ВАШИ ЗАДАНИЯ:
a – Чьё полное собрание сочинений было обнаружено у сокурсника, согласно отрывку воспоминаний о пересказе книг?
b – Перескажите отрывок воспоминаний о пересказе книг в двух предложениях.

ТЕКСТ СТРАНИЦЫ:

########################################


 Однако   родник фольклора вскоре иссяк. Стали пересказывать запомнившиеся книги. Выделились несколько рассказчиков, у которых это получалось лучше, чем у других. Их просили уже поименно - "сбреши" что-нибудь.

 Удалось увлечь слушателей книжными приключениями и мне, пятнадцатилетнему деревенскому пареньку. Ранее я обнаружил у сокурсника полное собрание сочинений Артура Конан-Дойла и успел  добавить к прочитанным ранее "Запискам о Шерлоке Холмсе"  невероятные приключения профессора Челленджера в "Затерянном мире" и "Отравленном поясе". Дурачась и пугая друг друга по ночам, аудитория прослушала и их, поражаясь тому, что я, в быту изъяснявшийся на смешном  "суржике" из русского и украинского языков, излагал  знаменитые романы на чистейшем "книжном" языке. 

 Со временем, как-то сами  собой, в мои рассказы  стали вплетаться  друзья-однокашники и их знакомые девчонки, иногда под вымышленными именами, а порой под собственными. Известные с детства истории зажили непредсказуемой жизнью.

 Помню, "Золотую цепь" Александра Грина, я изменил до неузнаваемости, придав ей эротический оттенок и расширив число главных героев  до числа своих однокурсников.  Этот роман  всегда будоражил мою фантазию.

########################################

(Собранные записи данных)

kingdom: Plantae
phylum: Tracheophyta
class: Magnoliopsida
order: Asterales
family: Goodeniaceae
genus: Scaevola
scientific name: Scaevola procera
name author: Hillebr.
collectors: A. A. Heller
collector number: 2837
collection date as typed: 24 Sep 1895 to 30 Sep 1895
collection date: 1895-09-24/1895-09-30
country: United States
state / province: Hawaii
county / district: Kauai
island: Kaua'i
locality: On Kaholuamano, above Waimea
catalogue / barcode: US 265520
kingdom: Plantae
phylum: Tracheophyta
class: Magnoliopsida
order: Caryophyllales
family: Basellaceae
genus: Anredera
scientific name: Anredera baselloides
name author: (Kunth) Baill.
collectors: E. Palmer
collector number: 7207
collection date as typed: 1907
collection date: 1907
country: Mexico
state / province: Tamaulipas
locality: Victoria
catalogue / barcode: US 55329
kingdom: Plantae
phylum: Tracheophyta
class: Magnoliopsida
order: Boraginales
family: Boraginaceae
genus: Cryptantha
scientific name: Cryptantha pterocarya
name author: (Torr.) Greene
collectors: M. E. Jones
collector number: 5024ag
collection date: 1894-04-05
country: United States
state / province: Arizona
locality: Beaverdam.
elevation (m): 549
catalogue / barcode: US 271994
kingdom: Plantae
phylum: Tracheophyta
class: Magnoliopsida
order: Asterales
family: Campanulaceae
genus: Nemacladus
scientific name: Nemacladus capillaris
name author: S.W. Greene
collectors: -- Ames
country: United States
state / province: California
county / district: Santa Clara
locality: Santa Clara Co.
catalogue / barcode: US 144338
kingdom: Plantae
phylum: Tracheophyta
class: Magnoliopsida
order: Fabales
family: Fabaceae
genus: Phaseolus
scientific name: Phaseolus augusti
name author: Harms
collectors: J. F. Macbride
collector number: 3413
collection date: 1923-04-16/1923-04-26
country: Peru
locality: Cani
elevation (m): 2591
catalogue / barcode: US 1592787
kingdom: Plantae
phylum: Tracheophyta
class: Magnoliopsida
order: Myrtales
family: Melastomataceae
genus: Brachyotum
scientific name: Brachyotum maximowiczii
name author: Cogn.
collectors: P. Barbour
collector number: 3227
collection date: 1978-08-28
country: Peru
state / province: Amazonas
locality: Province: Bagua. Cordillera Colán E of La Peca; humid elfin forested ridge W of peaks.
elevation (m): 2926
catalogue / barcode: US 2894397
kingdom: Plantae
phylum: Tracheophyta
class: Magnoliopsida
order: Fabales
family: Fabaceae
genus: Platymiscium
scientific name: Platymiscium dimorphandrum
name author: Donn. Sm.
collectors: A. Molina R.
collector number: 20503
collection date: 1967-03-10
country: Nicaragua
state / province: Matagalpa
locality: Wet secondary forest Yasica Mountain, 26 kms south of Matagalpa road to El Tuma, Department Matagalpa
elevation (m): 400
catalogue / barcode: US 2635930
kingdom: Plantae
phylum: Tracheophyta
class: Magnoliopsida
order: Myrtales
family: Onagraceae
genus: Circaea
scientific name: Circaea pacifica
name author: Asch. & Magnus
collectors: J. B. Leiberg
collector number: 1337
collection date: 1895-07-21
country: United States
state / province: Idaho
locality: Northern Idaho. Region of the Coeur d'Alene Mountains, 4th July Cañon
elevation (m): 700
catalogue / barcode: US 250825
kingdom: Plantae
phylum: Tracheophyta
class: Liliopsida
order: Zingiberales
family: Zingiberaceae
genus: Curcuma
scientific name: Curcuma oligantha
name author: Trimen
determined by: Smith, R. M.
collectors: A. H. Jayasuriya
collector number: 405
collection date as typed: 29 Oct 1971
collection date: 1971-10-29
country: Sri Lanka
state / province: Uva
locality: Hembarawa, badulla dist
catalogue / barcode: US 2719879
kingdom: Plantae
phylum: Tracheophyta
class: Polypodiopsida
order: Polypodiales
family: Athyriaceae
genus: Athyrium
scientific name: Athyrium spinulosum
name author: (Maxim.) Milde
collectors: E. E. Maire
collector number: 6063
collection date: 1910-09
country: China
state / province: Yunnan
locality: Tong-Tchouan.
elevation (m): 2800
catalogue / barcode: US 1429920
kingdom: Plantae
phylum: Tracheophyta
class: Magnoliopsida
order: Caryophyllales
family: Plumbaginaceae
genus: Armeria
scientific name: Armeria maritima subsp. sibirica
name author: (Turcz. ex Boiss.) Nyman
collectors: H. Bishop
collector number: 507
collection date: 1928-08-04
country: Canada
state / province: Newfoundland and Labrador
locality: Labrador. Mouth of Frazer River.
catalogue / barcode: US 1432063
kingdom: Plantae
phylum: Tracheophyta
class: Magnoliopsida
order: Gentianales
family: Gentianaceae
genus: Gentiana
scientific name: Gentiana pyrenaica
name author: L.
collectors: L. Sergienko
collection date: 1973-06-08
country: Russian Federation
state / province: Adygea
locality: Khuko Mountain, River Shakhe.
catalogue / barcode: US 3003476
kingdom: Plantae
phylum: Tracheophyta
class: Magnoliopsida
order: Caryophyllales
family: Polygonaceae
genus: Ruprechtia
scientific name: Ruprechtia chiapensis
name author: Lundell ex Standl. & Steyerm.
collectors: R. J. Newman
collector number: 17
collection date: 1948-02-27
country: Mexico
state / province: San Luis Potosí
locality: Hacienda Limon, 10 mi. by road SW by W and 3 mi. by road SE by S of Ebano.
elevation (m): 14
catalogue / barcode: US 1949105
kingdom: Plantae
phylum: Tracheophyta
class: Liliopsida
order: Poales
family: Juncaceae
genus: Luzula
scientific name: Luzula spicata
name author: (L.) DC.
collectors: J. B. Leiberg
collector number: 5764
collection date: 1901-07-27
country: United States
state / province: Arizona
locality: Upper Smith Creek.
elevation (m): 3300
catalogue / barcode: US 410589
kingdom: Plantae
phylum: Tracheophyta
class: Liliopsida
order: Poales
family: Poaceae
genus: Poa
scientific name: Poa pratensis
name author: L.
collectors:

########################################

ОТВЕТЫ К УПРАЖНЕНИЮ:
a – Артура Конан-Дойла.

b – Когда родник фольклора иссяк, стали пересказывать запомнившиеся книги. Среди лучших рассказчиков оказался и пятнадцатилетний деревенский паренек, который излагал романы Конан-Дойла чистым книжным языком, а со временем вплетал в истории однокашников и их знакомых девчонок.